(Dataset excerpts)
::::::::::

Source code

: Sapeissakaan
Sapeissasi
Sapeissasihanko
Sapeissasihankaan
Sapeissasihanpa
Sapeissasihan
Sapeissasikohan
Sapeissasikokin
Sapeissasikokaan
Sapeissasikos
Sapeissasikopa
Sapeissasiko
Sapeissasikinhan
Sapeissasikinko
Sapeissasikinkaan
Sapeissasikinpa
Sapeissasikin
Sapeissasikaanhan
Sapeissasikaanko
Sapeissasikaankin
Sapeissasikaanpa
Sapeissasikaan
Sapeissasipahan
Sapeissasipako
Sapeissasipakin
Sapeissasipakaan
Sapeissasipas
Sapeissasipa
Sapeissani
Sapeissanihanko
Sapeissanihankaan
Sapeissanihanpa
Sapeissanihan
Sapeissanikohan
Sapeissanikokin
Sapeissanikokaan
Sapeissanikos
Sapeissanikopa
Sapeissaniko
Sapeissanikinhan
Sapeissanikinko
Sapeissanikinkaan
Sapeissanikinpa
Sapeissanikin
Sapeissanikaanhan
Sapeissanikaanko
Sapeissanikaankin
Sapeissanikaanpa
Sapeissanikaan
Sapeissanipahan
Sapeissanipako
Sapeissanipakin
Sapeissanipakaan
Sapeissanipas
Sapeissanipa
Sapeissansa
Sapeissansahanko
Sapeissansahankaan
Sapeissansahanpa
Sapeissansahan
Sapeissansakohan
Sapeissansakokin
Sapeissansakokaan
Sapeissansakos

::::::::::

- Task prompt: Edit the data so that "Sapeissasikokaan" becomes "Sapeissasikokaankin", and keep every other line unchanged.

- Task result:
Source code

: Sapeissakaan
Sapeissasi
Sapeissasihanko
Sapeissasihankaan
Sapeissasihanpa
Sapeissasihan
Sapeissasikohan
Sapeissasikokin
Sapeissasikokaankin
Sapeissasikos
Sapeissasikopa
Sapeissasiko
Sapeissasikinhan
Sapeissasikinko
Sapeissasikinkaan
Sapeissasikinpa
Sapeissasikin
Sapeissasikaanhan
Sapeissasikaanko
Sapeissasikaankin
Sapeissasikaanpa
Sapeissasikaan
Sapeissasipahan
Sapeissasipako
Sapeissasipakin
Sapeissasipakaan
Sapeissasipas
Sapeissasipa
Sapeissani
Sapeissanihanko
Sapeissanihankaan
Sapeissanihanpa
Sapeissanihan
Sapeissanikohan
Sapeissanikokin
Sapeissanikokaan
Sapeissanikos
Sapeissanikopa
Sapeissaniko
Sapeissanikinhan
Sapeissanikinko
Sapeissanikinkaan
Sapeissanikinpa
Sapeissanikin
Sapeissanikaanhan
Sapeissanikaanko
Sapeissanikaankin
Sapeissanikaanpa
Sapeissanikaan
Sapeissanipahan
Sapeissanipako
Sapeissanipakin
Sapeissanipakaan
Sapeissanipas
Sapeissanipa
Sapeissansa
Sapeissansahanko
Sapeissansahankaan
Sapeissansahanpa
Sapeissansahan
Sapeissansakohan
Sapeissansakokin
Sapeissansakokaan
Sapeissansakos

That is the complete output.